The Observer has a new line on this today. Robert Mann, one of those who believes he was defrauded, is suing the party for his part of the money back - £632,000 of the £2.4m in question.

Brown billed 5th Avenue Partners as an "investment opportunity", but Mann's money was wasted on helicopter rides for Charles Kennedy and billboards with his face on it, all to encourage people to do something equivalent to abstaining in the 2005 election.

What I didn't realise last time I looked at this was that the Electoral Commission can, according to the Observer, "take the donation into the public purse if it is found that it is not permissible". 

The Liberals' defence is that they've spent the money, but if Brown is found to have fraudulently obtained it and donated it, the fact is it doesn't belong to them, and they should hand it over. Imagine an associate of a petty thief trying to tell the police and the courts that money can't be returned because it's been spent. 
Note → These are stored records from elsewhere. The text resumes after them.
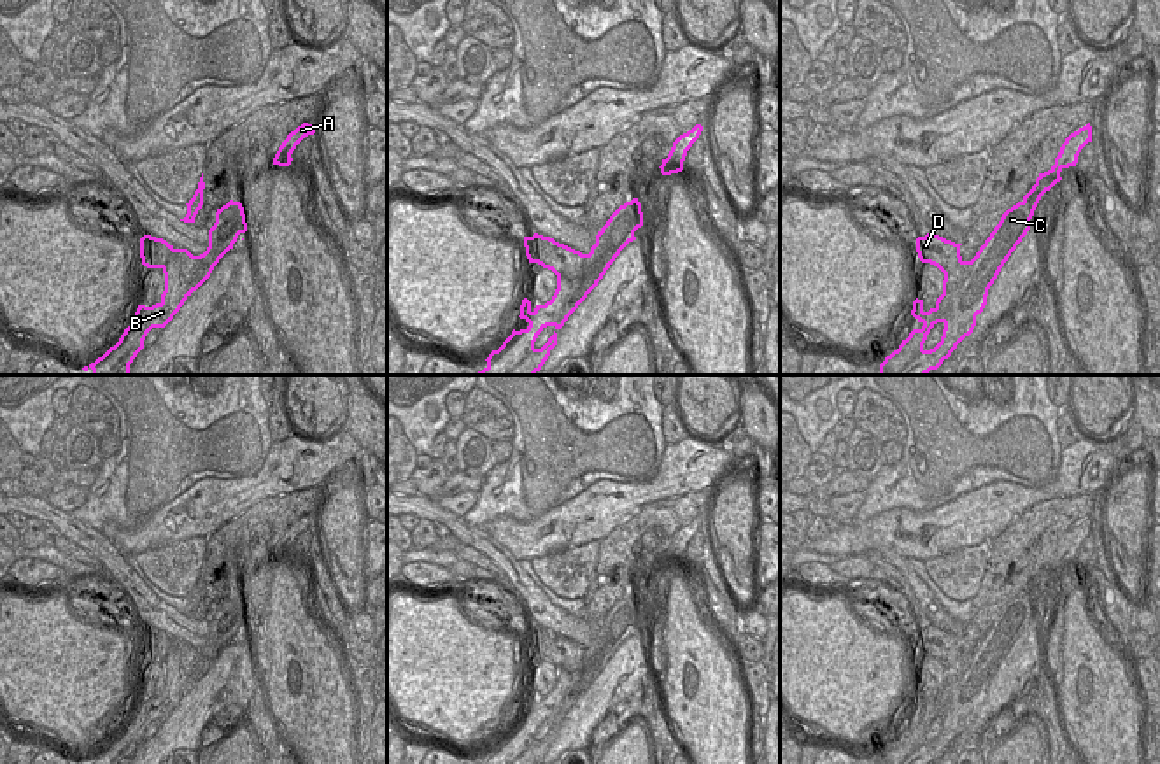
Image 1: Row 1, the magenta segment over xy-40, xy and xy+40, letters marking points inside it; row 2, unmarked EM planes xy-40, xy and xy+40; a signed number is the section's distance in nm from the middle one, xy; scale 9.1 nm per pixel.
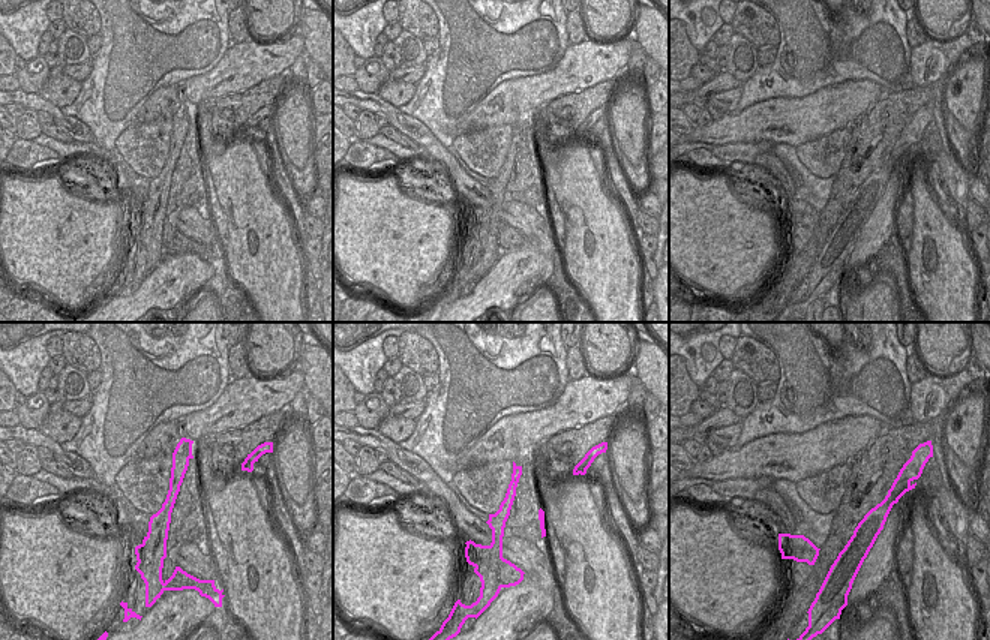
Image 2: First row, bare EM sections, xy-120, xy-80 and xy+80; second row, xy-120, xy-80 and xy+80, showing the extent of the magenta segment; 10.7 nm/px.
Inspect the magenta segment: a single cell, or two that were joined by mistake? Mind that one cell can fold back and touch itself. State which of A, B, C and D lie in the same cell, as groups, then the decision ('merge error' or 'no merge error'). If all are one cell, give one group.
A B C / D; merge error

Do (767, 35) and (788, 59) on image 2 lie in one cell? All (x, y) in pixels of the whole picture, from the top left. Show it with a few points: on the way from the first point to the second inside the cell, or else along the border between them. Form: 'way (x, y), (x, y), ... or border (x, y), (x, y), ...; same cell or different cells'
border (770, 15), (779, 32), (777, 45); different cells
And just think what government could do with that money instead. 

If it was spent here in Scotland, it could boost the Saltire Prize by almost 25%. If it had been spent in Wales, it would have paid for the revival of their language and culture centre in Gwynedd. The Northern Irish could fund 3,600 childcare places. It'd be more than enough for the English to start making Basildon beautiful

And wouldn't any of those uses be better than letting the Liberals blow it on Focus leaflets and dodgy "only we can win here" charts?

Index-linking the Union dividend.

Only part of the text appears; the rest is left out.